*TASK STATEMENT*: From the first line of the listing below through the line with "(useauxorigin false)", transcribe exactly and skip the pictures.

*SUPPLIED MATERIAL*:
'''

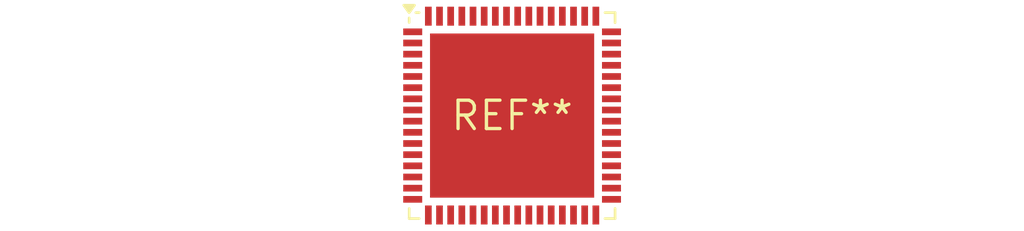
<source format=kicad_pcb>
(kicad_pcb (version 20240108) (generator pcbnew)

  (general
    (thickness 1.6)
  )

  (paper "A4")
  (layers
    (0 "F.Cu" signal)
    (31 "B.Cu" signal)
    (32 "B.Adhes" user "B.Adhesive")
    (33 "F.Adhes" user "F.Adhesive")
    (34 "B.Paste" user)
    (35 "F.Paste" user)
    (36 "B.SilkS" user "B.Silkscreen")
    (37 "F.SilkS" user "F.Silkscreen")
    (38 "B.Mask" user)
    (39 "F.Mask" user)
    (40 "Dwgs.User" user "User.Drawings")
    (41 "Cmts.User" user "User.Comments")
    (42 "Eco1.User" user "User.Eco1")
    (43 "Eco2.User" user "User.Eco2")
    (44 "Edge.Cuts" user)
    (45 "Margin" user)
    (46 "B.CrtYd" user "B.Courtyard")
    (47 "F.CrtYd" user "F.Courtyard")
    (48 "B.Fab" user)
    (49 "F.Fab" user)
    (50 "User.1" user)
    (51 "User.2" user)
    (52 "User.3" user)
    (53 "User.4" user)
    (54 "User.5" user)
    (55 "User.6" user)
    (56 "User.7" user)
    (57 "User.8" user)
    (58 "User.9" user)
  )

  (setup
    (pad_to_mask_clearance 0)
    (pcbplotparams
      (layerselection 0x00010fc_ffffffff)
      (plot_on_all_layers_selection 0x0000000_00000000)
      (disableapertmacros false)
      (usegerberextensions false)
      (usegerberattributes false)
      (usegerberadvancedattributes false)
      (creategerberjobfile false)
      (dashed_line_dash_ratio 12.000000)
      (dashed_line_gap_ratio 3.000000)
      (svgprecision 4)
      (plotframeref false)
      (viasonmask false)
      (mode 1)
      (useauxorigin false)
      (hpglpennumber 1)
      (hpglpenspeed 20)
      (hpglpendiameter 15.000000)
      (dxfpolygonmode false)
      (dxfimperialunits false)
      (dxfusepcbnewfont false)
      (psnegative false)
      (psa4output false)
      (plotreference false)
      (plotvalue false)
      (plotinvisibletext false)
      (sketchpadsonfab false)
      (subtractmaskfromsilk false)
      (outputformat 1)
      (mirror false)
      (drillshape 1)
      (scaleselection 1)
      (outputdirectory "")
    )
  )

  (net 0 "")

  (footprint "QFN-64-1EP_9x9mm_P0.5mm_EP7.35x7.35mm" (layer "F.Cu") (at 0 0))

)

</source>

'''

*TASK OUTPUT*:
<source format=kicad_pcb>
(kicad_pcb (version 20240108) (generator pcbnew)

  (general
    (thickness 1.6)
  )

  (paper "A4")
  (layers
    (0 "F.Cu" signal)
    (31 "B.Cu" signal)
    (32 "B.Adhes" user "B.Adhesive")
    (33 "F.Adhes" user "F.Adhesive")
    (34 "B.Paste" user)
    (35 "F.Paste" user)
    (36 "B.SilkS" user "B.Silkscreen")
    (37 "F.SilkS" user "F.Silkscreen")
    (38 "B.Mask" user)
    (39 "F.Mask" user)
    (40 "Dwgs.User" user "User.Drawings")
    (41 "Cmts.User" user "User.Comments")
    (42 "Eco1.User" user "User.Eco1")
    (43 "Eco2.User" user "User.Eco2")
    (44 "Edge.Cuts" user)
    (45 "Margin" user)
    (46 "B.CrtYd" user "B.Courtyard")
    (47 "F.CrtYd" user "F.Courtyard")
    (48 "B.Fab" user)
    (49 "F.Fab" user)
    (50 "User.1" user)
    (51 "User.2" user)
    (52 "User.3" user)
    (53 "User.4" user)
    (54 "User.5" user)
    (55 "User.6" user)
    (56 "User.7" user)
    (57 "User.8" user)
    (58 "User.9" user)
  )

  (setup
    (pad_to_mask_clearance 0)
    (pcbplotparams
      (layerselection 0x00010fc_ffffffff)
      (plot_on_all_layers_selection 0x0000000_00000000)
      (disableapertmacros false)
      (usegerberextensions false)
      (usegerberattributes false)
      (usegerberadvancedattributes false)
      (creategerberjobfile false)
      (dashed_line_dash_ratio 12.000000)
      (dashed_line_gap_ratio 3.000000)
      (svgprecision 4)
      (plotframeref false)
      (viasonmask false)
      (mode 1)
      (useauxorigin false)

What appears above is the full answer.